- [Given entries]:
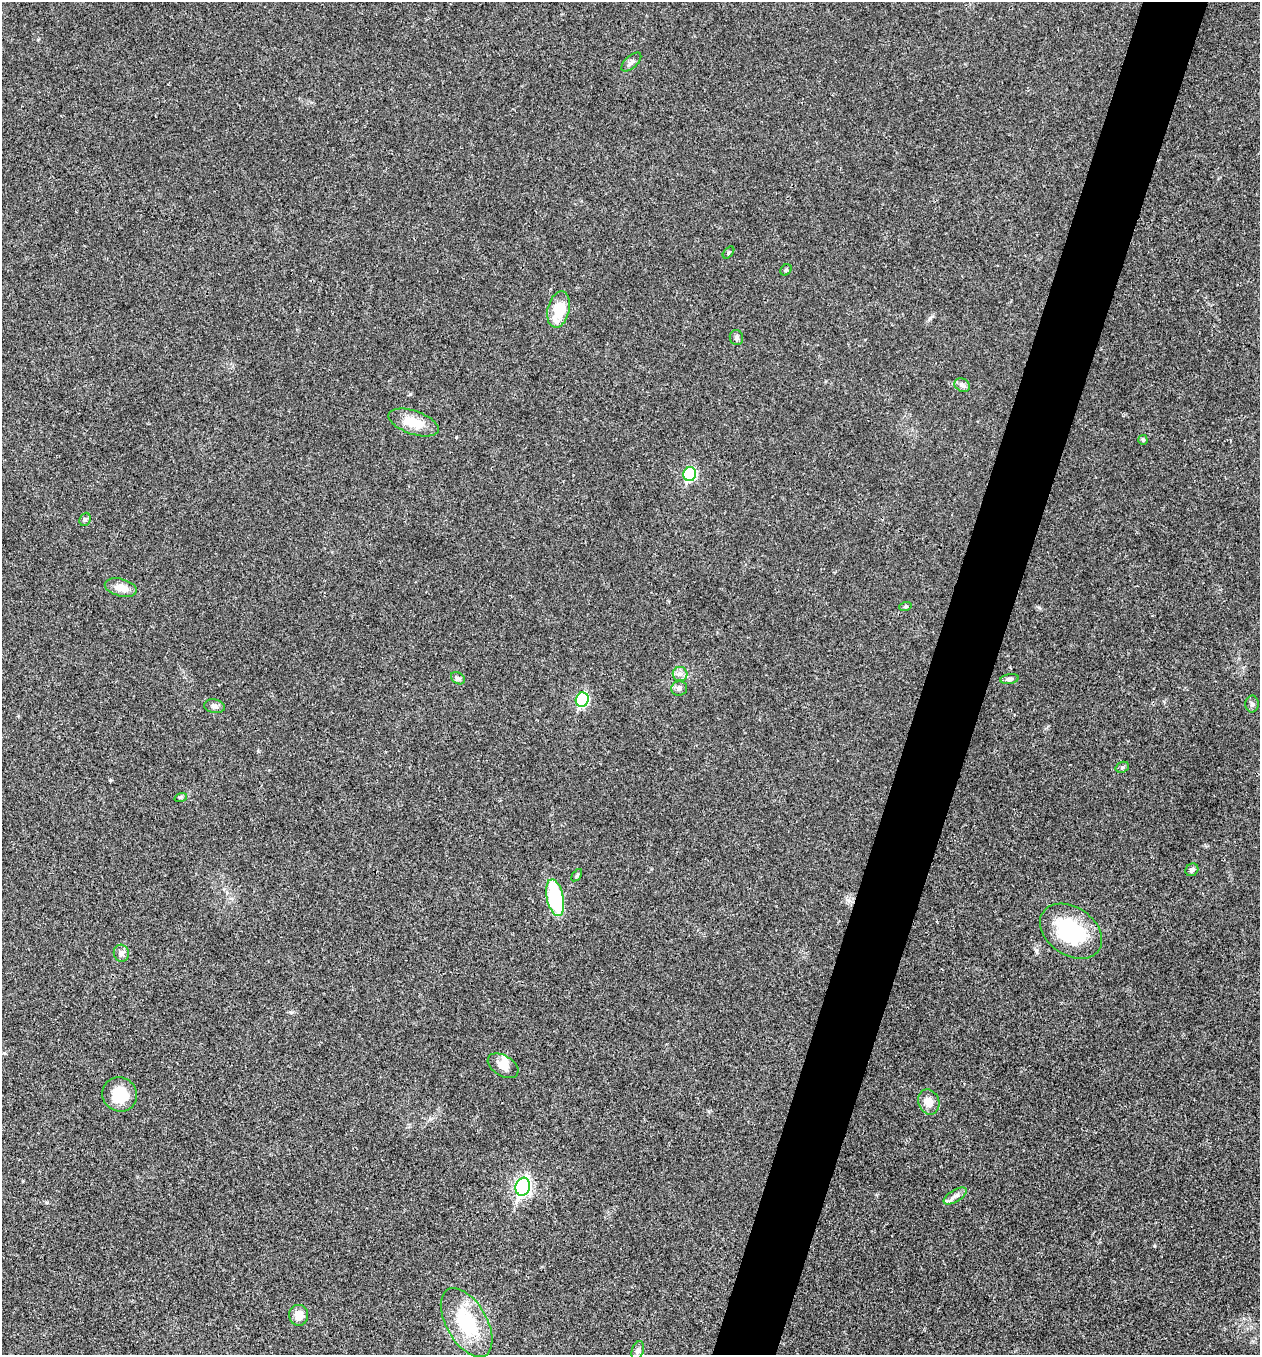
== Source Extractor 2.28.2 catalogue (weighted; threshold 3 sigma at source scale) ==
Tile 10 of 4 x 4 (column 2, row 3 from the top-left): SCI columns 1525-2782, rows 1356-2708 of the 5432 x 5418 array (HDU 1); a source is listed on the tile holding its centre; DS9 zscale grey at full resolution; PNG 1262 x 1357 px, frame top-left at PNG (2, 2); each listed source drawn as its Kron ellipse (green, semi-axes under 4 px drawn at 4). Shown black and unused: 5% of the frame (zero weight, under 3 of 4 exposures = <1% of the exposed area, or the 3 px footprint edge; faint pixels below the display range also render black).
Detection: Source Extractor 2.28.2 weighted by HDU 2 'WHT'; one run over the whole footprint, this tile lists its part. Background 0.0224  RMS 0.0041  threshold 0.0183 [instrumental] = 3 sigma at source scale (4.5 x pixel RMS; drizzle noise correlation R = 1.50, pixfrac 1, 0.05/0.05 arcsec/px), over >= 5 px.
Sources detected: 35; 1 inside a brighter object's white glare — neither listed nor drawn; the other 34 listed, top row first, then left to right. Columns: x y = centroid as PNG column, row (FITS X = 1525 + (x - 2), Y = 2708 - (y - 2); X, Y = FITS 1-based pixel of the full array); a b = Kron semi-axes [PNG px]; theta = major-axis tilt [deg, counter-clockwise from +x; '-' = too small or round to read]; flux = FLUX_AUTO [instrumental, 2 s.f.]
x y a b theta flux
631 62 12 6 43 1.4
729 252 7 4 47 0.62
786 270 6 5 - 0.64
559 310 18 11 76 13
736 338 7 6 - 0.96
962 385 8 6 -29 1.2
414 423 26 11 -19 8.9
1143 440 5 4 - 0.85
690 474 7 6 - 36
85 519 7 5 67 0.72
121 588 16 8 -14 4.7
905 607 6 4 19 0.55
680 674 7 7 - 1.5
458 678 7 5 -30 0.96
1010 679 9 5 9 1.1
679 688 8 7 - 1.3
582 700 7 6 - 39
1252 704 8 6 89 1.1
214 706 10 6 -11 1.4
1122 767 7 5 20 0.75
181 797 6 4 18 0.53
1192 870 7 6 - 1.1
577 875 7 4 54 0.58
555 898 19 8 -78 34
1071 931 34 24 -34 33
121 953 8 7 - 1.6
503 1066 17 10 -31 3.6
120 1094 17 17 - 11
929 1102 13 10 -69 4.1
523 1187 9 7 72 100
955 1196 13 6 31 1.8
299 1315 10 9 - 4.3
467 1323 38 20 -60 27
638 1350 9 6 71 1.1
Unlisted compact peaks at least as high as the median listed source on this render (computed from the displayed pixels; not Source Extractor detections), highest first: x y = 1154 1246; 930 318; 456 437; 1036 950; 291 1012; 110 780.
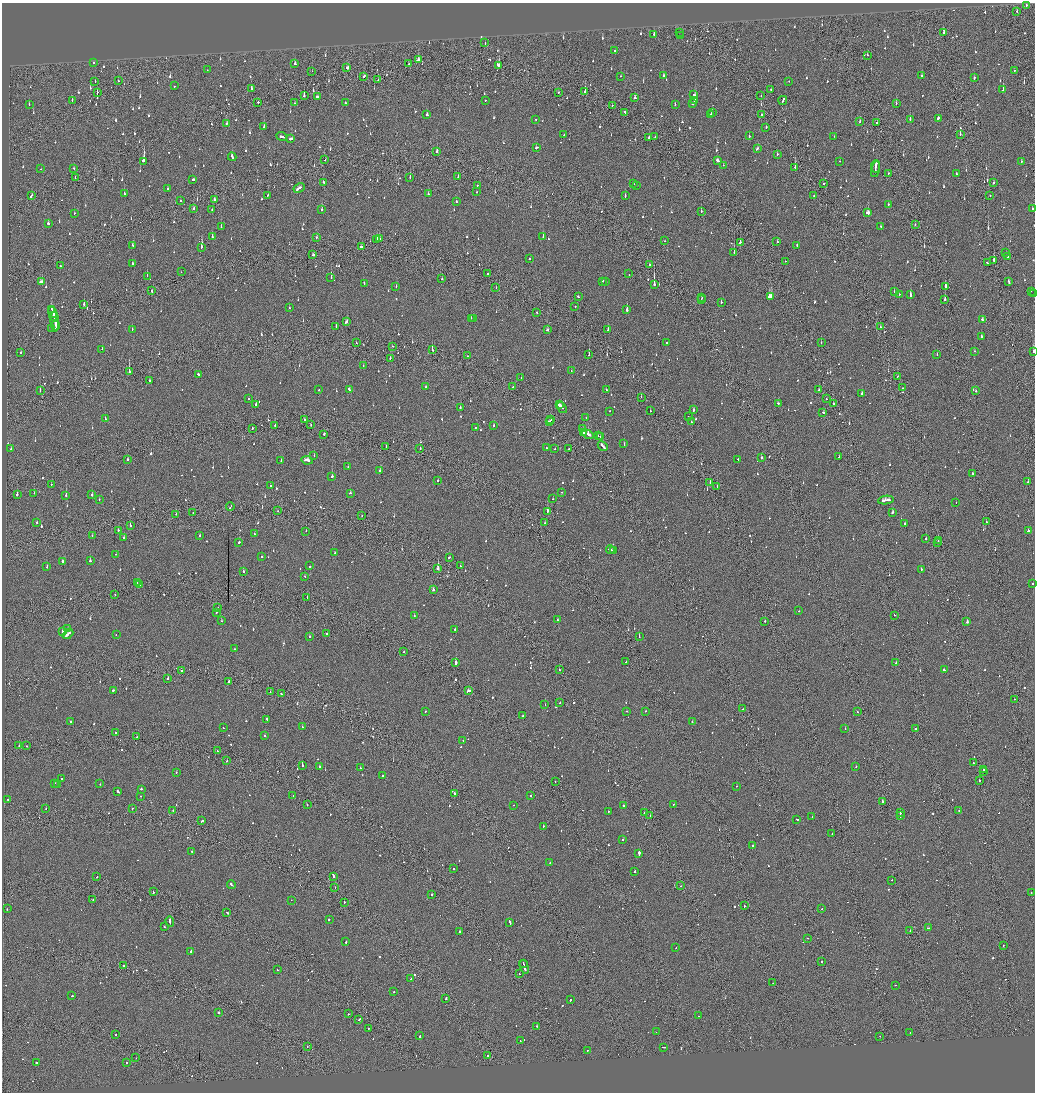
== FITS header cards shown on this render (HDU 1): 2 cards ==
NAXIS1  =                 2065
NAXIS2  =                 2180

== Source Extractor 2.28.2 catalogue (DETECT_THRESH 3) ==
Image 2065 x 2180 px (HDU 1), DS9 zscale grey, zoomed out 1/2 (1 PNG px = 2 x 2 image px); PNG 1037 x 1094 px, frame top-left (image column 1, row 2179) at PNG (2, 3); each listed source drawn as its Kron ellipse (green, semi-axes under 4 px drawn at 4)
Background -0.137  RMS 0.093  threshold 0.279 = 3 sigma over >= 5 px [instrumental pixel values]
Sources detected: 1291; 91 cannot appear on this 1/2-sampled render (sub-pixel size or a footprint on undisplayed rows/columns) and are neither listed nor drawn; of the other 1200, the 500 brightest by FLUX_AUTO listed and drawn (700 fainter detections omitted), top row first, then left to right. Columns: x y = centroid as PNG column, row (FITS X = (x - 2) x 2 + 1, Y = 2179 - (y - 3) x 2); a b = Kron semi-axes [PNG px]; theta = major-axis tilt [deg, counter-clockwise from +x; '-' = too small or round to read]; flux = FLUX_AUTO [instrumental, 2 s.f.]
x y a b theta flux
1026 5 2 2 - 75
1017 11 3 1 - 67
679 32 2 1 - 61
943 33 3 2 - 97
654 34 3 2 - 57
680 36 2 1 - 53
485 43 2 1 - 120
615 50 2 2 - 45
867 55 2 2 - 46
418 60 3 2 - 180
93 63 2 2 - 47
295 64 3 2 - 72
408 64 3 1 - 54
498 65 3 2 - 300
347 67 3 2 - 150
207 70 2 2 - 71
312 71 3 1 - 240
1014 71 2 2 - 180
663 75 2 2 - 180
364 76 3 2 - 94
621 76 2 1 - 68
922 76 2 2 - 500
974 78 3 2 - 61
378 80 2 2 - 150
118 81 2 2 - 59
789 81 2 1 - 73
95 82 3 2 - 59
174 86 2 2 - 180
251 88 2 2 - 100
771 90 2 2 - 44
1003 90 2 2 - 440
585 91 3 2 - 260
558 92 2 1 - 130
97 93 3 1 - 69
694 95 3 2 - 92
761 95 2 2 - 66
304 96 3 2 - 230
317 97 3 2 - 71
635 98 3 2 - 86
485 100 2 2 - 47
695 100 2 2 - 350
783 100 4 2 - 210
72 101 2 1 - 95
258 102 2 2 - 170
294 103 2 1 - 93
345 103 2 2 - 110
896 103 2 2 - 45
29 104 2 2 - 48
693 104 2 2 - 100
612 105 2 2 - 68
675 105 2 2 - 60
624 112 3 1 - 110
712 112 3 2 - 71
427 115 3 2 - 76
711 115 2 2 - 77
762 115 2 1 - 340
938 118 2 2 - 140
536 119 2 2 - 65
910 119 3 2 - 55
860 122 3 2 - 73
227 123 3 2 - 78
877 123 2 2 - 74
264 127 3 2 - 120
766 128 2 1 - 51
564 134 2 2 - 52
960 134 2 2 - 78
749 136 3 2 - 61
834 136 2 2 - 48
282 137 5 2 - 200
655 137 2 1 - 68
649 138 3 2 - 110
291 139 4 2 - 320
536 148 4 2 - 63
757 149 3 2 - 50
437 151 3 2 - 100
777 154 2 2 - 180
232 157 4 2 - 210
325 160 2 2 - 85
717 160 3 2 - 130
144 161 3 2 - 880
840 161 2 2 - 65
1021 161 2 2 - 57
723 165 2 1 - 51
876 166 6 2 84 240
795 167 2 1 - 94
41 169 2 2 - 47
74 169 3 1 - 64
875 169 8 2 77 190
888 173 2 1 - 53
956 173 2 2 - 46
410 177 3 1 - 61
458 177 2 1 - 75
75 178 2 1 - 65
193 179 3 2 - 100
324 182 4 2 - 140
633 183 3 2 - 110
824 183 2 2 - 200
993 183 2 2 - 68
477 185 2 1 - 120
637 185 2 2 - 94
299 188 6 2 27 170
167 189 3 2 - 66
477 192 2 2 - 57
124 193 2 2 - 83
428 194 2 2 - 58
268 195 2 2 - 58
990 195 2 1 - 75
31 196 3 2 - 84
625 196 2 1 - 74
814 196 2 2 - 44
215 200 3 2 - 92
180 201 2 1 - 94
456 202 2 2 - 46
888 204 2 2 - 60
194 208 3 2 - 92
1032 208 2 2 - 130
212 210 2 2 - 73
322 210 3 2 - 100
701 211 2 2 - 77
74 213 2 2 - 56
868 213 3 2 - 240
48 223 3 2 - 66
915 224 2 2 - 64
221 226 2 2 - 90
881 226 2 2 - 70
543 236 2 2 - 190
212 237 3 2 - 110
316 237 2 2 - 52
377 239 3 2 - 280
379 239 3 2 - 110
665 241 2 1 - 83
740 242 3 2 - 210
777 242 2 2 - 320
797 245 3 2 - 89
133 246 4 2 - 93
201 247 2 2 - 340
361 247 2 2 - 58
734 252 2 1 - 160
1006 253 2 2 - 44
313 255 3 2 - 93
1008 257 3 2 - 290
530 259 2 1 - 76
994 260 3 2 - 120
785 261 2 2 - 55
133 263 2 2 - 250
987 263 3 2 - 95
649 265 2 2 - 73
60 266 2 2 - 68
181 272 2 1 - 44
488 273 2 2 - 94
629 274 2 1 - 110
147 276 2 1 - 57
331 277 2 2 - 130
442 279 2 2 - 85
603 281 2 2 - 100
41 282 4 2 - 140
606 282 2 1 - 230
1009 282 3 2 - 95
364 283 3 2 - 88
654 284 4 2 - 600
396 286 2 1 - 43
496 287 2 1 - 49
946 287 2 2 - 130
152 291 2 2 - 76
1031 291 2 2 - 47
894 292 2 2 - 59
899 294 2 2 - 44
1034 294 2 1 - 45
910 295 3 2 - 200
578 296 2 2 - 44
770 296 4 3 - 390
702 298 2 1 - 46
945 299 3 2 - 260
701 300 2 2 - 45
721 302 2 2 - 73
84 304 2 2 - 160
575 306 2 2 - 46
289 308 2 2 - 46
51 309 2 2 - 170
627 310 2 2 - 200
53 312 6 2 -75 230
537 313 2 2 - 140
54 316 4 1 - 180
471 318 2 2 - 66
473 319 2 2 - 50
982 320 3 2 - 86
55 321 10 2 -88 300
346 322 3 2 - 120
56 326 4 2 - 220
336 326 2 2 - 110
880 327 2 2 - 49
52 328 2 2 - 84
132 329 2 2 - 63
547 330 3 2 - 89
608 330 2 2 - 140
981 336 2 2 - 94
356 343 2 1 - 59
666 343 2 2 - 58
821 343 2 1 - 43
393 346 2 2 - 48
102 349 2 2 - 82
432 349 3 2 - 190
975 351 2 2 - 69
1033 351 2 2 - 190
20 353 2 2 - 63
589 355 2 1 - 150
937 355 2 1 - 55
468 356 2 1 - 160
390 358 2 2 - 86
363 366 2 2 - 53
571 371 2 2 - 52
129 372 3 1 - 680
198 374 2 2 - 63
898 376 3 2 - 100
521 377 2 2 - 69
150 380 2 2 - 63
425 387 2 2 - 46
513 387 3 2 - 500
903 388 2 2 - 44
349 389 3 2 - 100
318 390 2 2 - 47
606 390 2 1 - 99
819 390 2 2 - 79
40 391 2 1 - 120
975 391 2 2 - 62
862 394 3 2 - 180
641 397 2 1 - 51
248 399 2 2 - 55
826 399 2 1 - 49
778 403 2 2 - 59
833 403 2 2 - 65
256 404 2 2 - 110
559 405 4 1 - 120
562 407 6 2 -52 200
460 408 2 2 - 92
693 410 3 2 - 90
609 411 2 2 - 140
650 411 2 1 - 100
823 412 3 2 - 130
688 417 2 2 - 46
105 418 3 2 - 92
586 418 2 2 - 48
304 420 2 1 - 46
551 420 3 2 - 86
549 422 3 2 - 110
691 422 2 2 - 56
311 425 2 1 - 56
494 425 2 2 - 64
275 426 3 1 - 89
252 428 2 1 - 81
475 428 2 2 - 46
583 429 3 2 - 97
583 432 2 2 - 93
324 434 2 2 - 200
588 434 6 2 -30 440
598 436 2 1 - 49
601 436 2 2 - 47
624 444 2 2 - 54
603 446 6 2 -50 190
386 447 3 1 - 50
11 448 2 2 - 69
420 448 2 2 - 98
546 448 2 2 - 56
555 449 2 2 - 47
569 449 2 1 - 50
314 455 2 2 - 47
839 457 2 2 - 49
761 458 2 2 - 100
738 459 2 2 - 220
128 460 3 2 - 84
281 460 2 1 - 44
307 460 6 2 -8 320
348 467 2 2 - 60
380 471 2 2 - 60
973 474 2 2 - 180
332 476 2 2 - 230
438 480 2 2 - 92
710 482 2 1 - 79
1028 482 2 2 - 120
51 484 2 2 - 44
270 485 2 2 - 120
717 487 2 1 - 58
561 492 2 2 - 48
34 493 2 1 - 84
350 493 2 2 - 68
17 494 2 2 - 370
92 495 2 2 - 100
66 496 2 2 - 270
553 499 2 2 - 47
99 500 2 2 - 54
886 500 8 2 7 330
956 503 2 2 - 45
230 507 4 1 - 130
278 511 2 1 - 54
548 511 3 2 - 250
892 512 3 2 - 190
193 513 2 1 - 110
176 514 2 2 - 48
362 516 2 1 - 76
37 522 2 2 - 49
986 522 2 2 - 43
545 523 2 2 - 57
905 523 3 2 - 62
130 526 2 2 - 95
118 530 2 2 - 78
306 531 2 1 - 52
1028 531 2 2 - 97
254 534 2 2 - 48
92 535 2 2 - 57
199 535 2 2 - 100
124 537 2 2 - 61
926 539 2 2 - 190
938 541 2 2 - 130
239 542 2 2 - 78
938 543 2 1 - 44
610 549 4 2 - 190
614 551 3 2 - 110
335 553 3 2 - 100
116 554 2 2 - 53
262 557 2 2 - 45
449 557 3 2 - 110
90 561 2 2 - 220
63 562 3 2 - 320
309 566 2 2 - 130
460 566 2 2 - 78
47 567 2 2 - 70
438 568 2 2 - 370
921 569 2 2 - 230
243 571 2 2 - 210
305 576 2 2 - 63
137 583 2 1 - 55
139 584 2 2 - 78
1033 584 2 2 - 75
433 590 2 2 - 230
115 594 2 2 - 75
307 598 2 2 - 90
218 608 2 2 - 62
799 611 2 2 - 46
216 612 2 2 - 60
894 615 2 1 - 47
414 616 2 2 - 59
557 620 2 2 - 68
221 621 2 2 - 65
765 621 2 2 - 110
967 621 3 2 - 200
67 628 2 2 - 62
455 630 2 2 - 64
62 631 3 2 - 74
68 634 6 2 41 450
327 634 2 2 - 66
116 635 2 2 - 57
309 636 2 2 - 94
639 637 2 1 - 79
234 649 2 2 - 350
404 652 2 2 - 73
456 662 3 2 - 1500
626 662 2 2 - 47
896 663 2 2 - 94
559 670 2 2 - 66
944 670 2 2 - 130
181 671 2 2 - 190
168 678 2 2 - 310
229 682 3 2 - 120
113 690 2 1 - 430
468 691 4 2 - 150
270 692 2 1 - 50
281 694 2 2 - 47
1014 699 2 1 - 61
560 703 2 2 - 53
545 705 2 2 - 47
743 709 2 2 - 160
627 711 2 1 - 50
645 711 2 2 - 49
425 712 2 2 - 96
857 712 2 1 - 74
523 715 2 2 - 88
267 719 3 2 - 79
70 722 2 2 - 51
692 722 2 1 - 130
302 726 2 2 - 63
223 728 2 2 - 47
845 728 2 2 - 52
915 728 2 2 - 250
115 732 2 1 - 100
265 736 2 2 - 120
136 737 2 2 - 56
463 740 2 2 - 44
19 746 2 2 - 83
27 746 2 1 - 50
217 751 2 2 - 62
227 760 2 1 - 51
973 763 2 2 - 71
302 765 2 2 - 160
320 767 2 2 - 130
856 767 2 2 - 52
360 768 2 2 - 62
983 770 2 2 - 100
984 771 2 2 - 120
176 772 2 2 - 65
382 775 2 2 - 71
61 779 2 2 - 70
979 781 2 2 - 79
555 782 2 1 - 84
54 783 2 2 - 55
100 784 2 2 - 49
58 785 2 2 - 140
736 786 2 2 - 73
141 789 2 2 - 77
118 792 3 2 - 130
454 793 3 2 - 120
293 795 2 2 - 50
141 796 2 2 - 85
530 796 2 2 - 220
8 800 2 2 - 68
882 801 4 1 - 140
674 804 2 2 - 81
307 805 2 2 - 46
514 805 2 2 - 51
623 806 2 2 - 170
46 808 2 1 - 57
132 808 2 2 - 54
173 810 2 1 - 51
959 810 2 2 - 53
608 812 2 2 - 83
644 813 2 1 - 59
900 813 2 1 - 89
650 815 2 2 - 95
900 816 4 2 - 100
812 817 2 1 - 44
797 819 3 2 - 220
202 821 3 2 - 90
543 826 2 2 - 160
832 834 2 2 - 120
623 840 2 2 - 56
753 845 2 2 - 100
192 851 2 2 - 52
639 854 4 2 - 570
550 863 2 2 - 45
453 869 2 2 - 56
634 871 3 2 - 76
333 876 2 2 - 290
97 877 2 1 - 50
892 880 2 2 - 81
231 884 4 2 - 140
681 886 2 1 - 61
335 887 2 1 - 48
153 892 2 1 - 87
1031 892 2 2 - 46
432 895 2 2 - 150
93 899 2 1 - 53
291 900 2 2 - 52
344 902 2 2 - 60
744 906 2 1 - 83
7 909 2 2 - 47
821 909 2 1 - 65
227 913 4 2 - 120
329 919 2 2 - 100
170 921 5 2 - 170
510 922 4 2 - 150
164 927 2 2 - 230
928 928 3 2 - 130
910 930 2 1 - 43
460 931 2 2 - 170
807 938 2 1 - 46
346 942 3 2 - 86
1003 946 2 1 - 67
676 948 2 1 - 44
191 951 2 2 - 80
821 962 2 2 - 110
523 964 2 1 - 68
123 965 2 2 - 370
524 967 7 2 -74 300
277 970 2 2 - 70
520 974 2 1 - 260
411 979 2 2 - 110
773 983 2 1 - 51
895 985 2 2 - 65
394 992 2 2 - 60
72 996 2 2 - 56
446 998 3 1 - 77
570 1000 2 2 - 77
218 1012 2 2 - 300
348 1014 2 2 - 130
699 1016 2 2 - 45
359 1019 2 2 - 96
537 1026 2 2 - 57
368 1028 2 1 - 130
656 1032 2 1 - 97
910 1032 2 2 - 82
116 1034 2 1 - 55
420 1036 2 2 - 120
880 1036 2 1 - 87
520 1041 2 2 - 69
307 1047 2 1 - 67
663 1047 3 1 - 71
587 1050 2 2 - 68
488 1056 2 2 - 180
136 1058 2 1 - 210
36 1062 2 2 - 130
126 1062 2 2 - 86
At the frame edge (FLAGS 8, measured only in part):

- [The exercise]: Set down the lines of the items verbatim, from the start of the items up to and including the line that contains "Detection: Source Extractor", omitting the pictures.

- [Task response]:
== Source Extractor 2.28.2 catalogue (weighted; threshold 3 sigma at source scale) ==
Tile 10 of 4 x 4 (column 2, row 3 from the top-left): SCI columns 1525-2782, rows 1356-2708 of the 5432 x 5418 array (HDU 1); a source is listed on the tile holding its centre; DS9 zscale grey at full resolution; PNG 1262 x 1357 px, frame top-left at PNG (2, 2); each listed source drawn as its Kron ellipse (green, semi-axes under 4 px drawn at 4). Shown black and unused: 5% of the frame (zero weight, under 3 of 4 exposures = <1% of the exposed area, or the 3 px footprint edge; faint pixels below the display range also render black).
Detection: Source Extractor 2.28.2 weighted by HDU 2 'WHT'; one run over the whole footprint, this tile lists its part. Background 0.0224  RMS 0.0041  threshold 0.0183 [instrumental] = 3 sigma at source scale (4.5 x pixel RMS; drizzle noise correlation R = 1.50, pixfrac 1, 0.05/0.05 arcsec/px), over >= 5 px.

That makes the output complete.